Wintemute is one of a few public health experts researching gun violence in the United States—he has said that there are only a dozen researchers in the United States who study this subject, including him. He has funded this research in part through more than $1 million of his own money.[6][1] In 1987, he published a study on accidental gun deaths among children in California, of which 88 occurred between 1977 and 1983. The same study found that in about one-third of incidents, the shooter did not know the gun was loaded or real.[7] At a press conference to announce the study's results, multiple real guns like those involved in the accidental deaths were placed next to toy lookalikes; few of the reporters in attendance could tell them apart.[8] His research on Saturday night special handguns, especially a 1994 study he published entitled "Ring of Fire", has been credited as the main reason for the California government's efforts to impose strict regulations on them.[9] In 2017 he has published a study showing that gun owners with an alcohol-related criminal conviction are more likely than gun owners without such a conviction to be arrested for a subsequent gun-related crime.[10]

References

  1. Wadman, Meredith (April 24, 2013). "Firearms research: The gun fighter". Nature. 496 (7446): 412–5. Bibcode:2013Natur.496..412W. doi:10.1038/496412a. PMID 23619673. S2CID 31745559.

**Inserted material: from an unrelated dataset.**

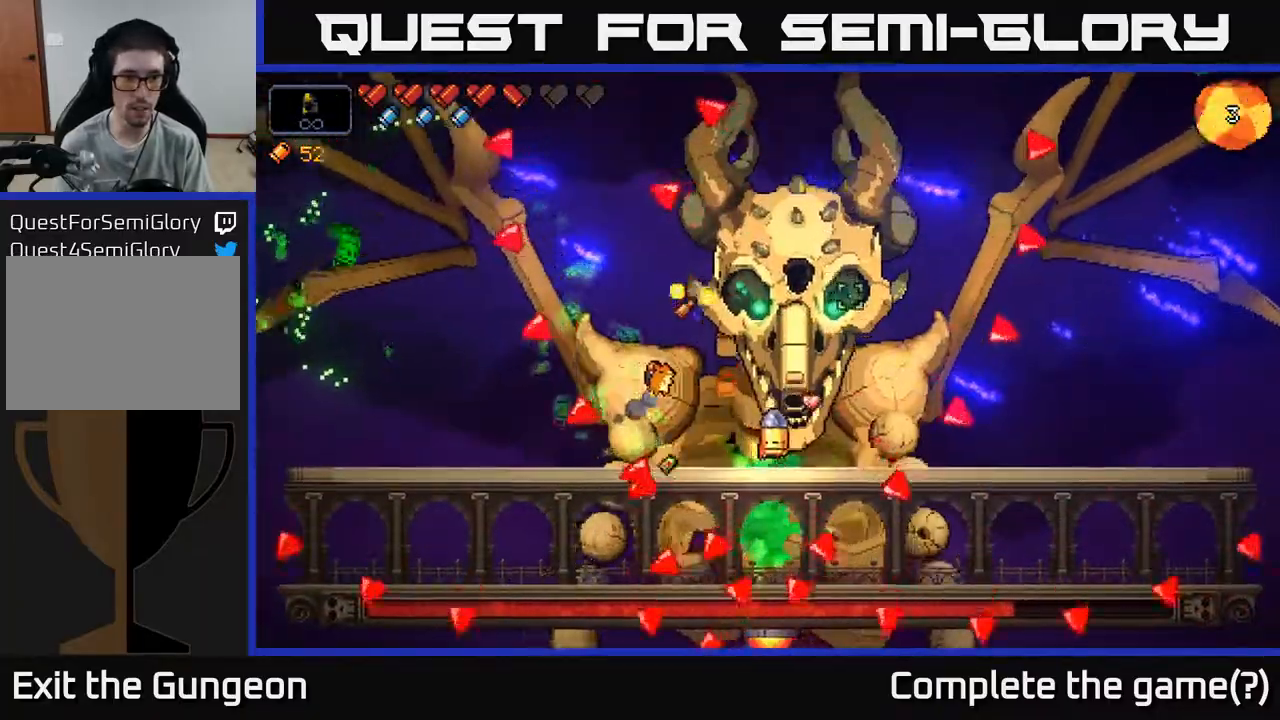
{"buttons": ["R2"], "left_stick": "center", "right_stick": "up", "events": [[50, "A", "down"], [133, "A", "up"], [150, "right_stick", "up"], [467, "left_stick", "center"]]}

  2. "Violence Prevention Research Program, Garen J. Wintemute". UC Davis Health System. UC Regents. 2014. Archived from the original on January 28, 2015. Retrieved January 27, 2015.
  3. Craft, Cynthia H. (July 5, 2016). "For This Man, Reducing Gun Violence Is A Life's Mission". Kaiser Health News.
  4. Lambert, Diana (August 30, 2016). "UC Davis Medical Center to house first-ever state gun violence research center". Sacramento Bee. Retrieved September 2, 2016.
  5. Kate Washington (June–July 2019). "Armed With Knowledge". Sactown Magazine.
  6. Beckett, Lois (April 22, 2014). "Meet the Doctor Who Gave $1 Million of His Own Money to Keep His Gun Research Going". ProPublica. Retrieved March 2, 2016.
  7. Wintemute, GJ; Teret, SP; Kraus, JF; Wright, MA; Bradfield, G (June 12, 1987). "When children shoot children. 88 unintended deaths in California". JAMA. 257 (22): 3107–9. doi:10.1001/jama.1987.03390220105030. PMID 3586229.
  8. Thacker, Paul D. (October 27, 2015). "Gun Myths Die Hard". Slate. Retrieved June 7, 2017.
  9. Golden, Frederic (June 24, 2001). "Drop Your Guns". Time.
  10. Ellis, Emma Grey (January 31, 2017). "Gun Research Will Get Even More Difficult Under NRA-Friendly Trump". Wired. Retrieved June 7, 2017.